Depois de ter fechado o ano passado com um volume de vendas recorde, a Bosch Portugal, que emprega cerca de 6.800 pessoas e é o 5.º maior grupo exportador do país, prevê continuar a crescer em faturação e em número de postos de trabalho, afiança o CEO da multinacional no país, que não fecha a porta a aquisições no país.
Javier González Pareja reconhece que temas como as tarifas podem afetar o negócio e a confiança dos clientes, mas diz que as políticas comerciais mais restritivas de Washington podem abrir oportunidades para Portugal, com o país a passar a fornecer regiões onde antes não estava.

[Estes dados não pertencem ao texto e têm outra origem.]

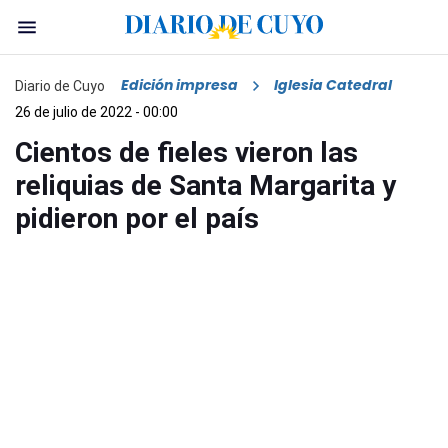
Edición impresa
Iglesia Catedral
Diario de Cuyo
26 de julio de 2022 - 00:00
Cientos de fieles vieron las
reliquias de Santa Margarita y
pidieron por el país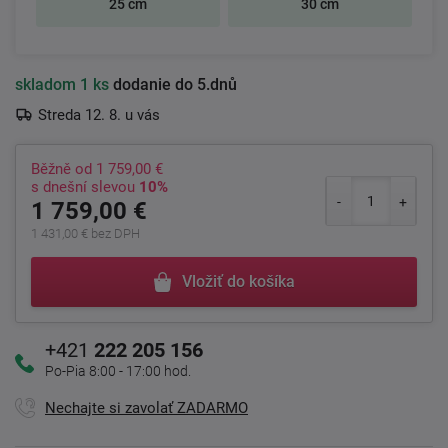
25 cm
30 cm
skladom
1 ks
dodanie do 5.dnů
Streda 12. 8. u vás
Běžně od
1 759,00 €
s dnešní slevou
10%
1 759,00 €
1 431,00 € bez DPH
Vložiť do košíka
+421
222 205 156
Po-Pia 8:00 - 17:00 hod.
Nechajte si zavolať ZADARMO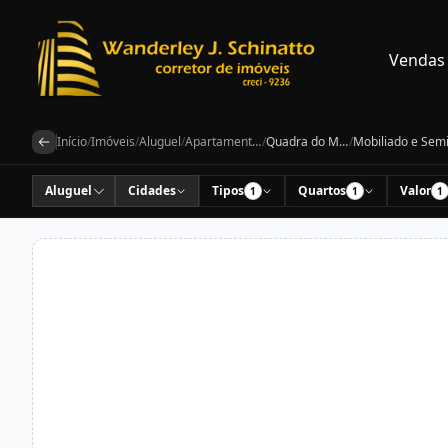
Vendas
Início
/
Imóveis
/
Aluguel
/
Apartamentos
/
Quadra do Mar
/
Aluguel
Cidades
Tipos
Quartos
Valor
1
1
1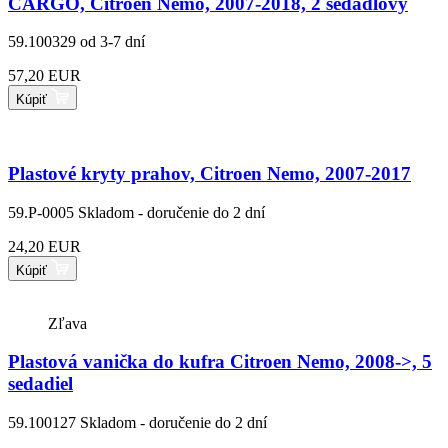
CARGO, Citroen Nemo, 2007-2018, 2 sedadlový
59.100329
od 3-7 dní
57,20 EUR
Kúpiť
Plastové kryty prahov, Citroen Nemo, 2007-2017
59.P-0005
Skladom - doručenie do 2 dní
24,20 EUR
Kúpiť
Zľava
Plastová vanička do kufra Citroen Nemo, 2008->, 5
sedadiel
59.100127
Skladom - doručenie do 2 dní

Com cerca de 6.800 trabalhadores em Portugal, o líder da atividade no país garante que, ao contrário do que está a acontecer com o grupo a nível global, o número de colaboradores “vai aumentar“, especialmente na área de software e na contratação de engenheiros. E o grupo prevê continuar a investir mais de 100 milhões de euros por ano em Portugal. Em Lisboa, onde já emprega 600 pessoas, a Bosch continua a crescer em serviços e colaboradores.
Com fábricas em Braga, Aveiro e alguns serviços em Ovar – o grosso do negócio foi vendido – e ainda um centro de serviços em Lisboa, o grupo alemão vai deixar de contabilizar este ano a atividade gerada em Ovar, levando à saída do “balanço” de 1.000 trabalhadores, cujos postos de trabalho passaram para a private equity Triton.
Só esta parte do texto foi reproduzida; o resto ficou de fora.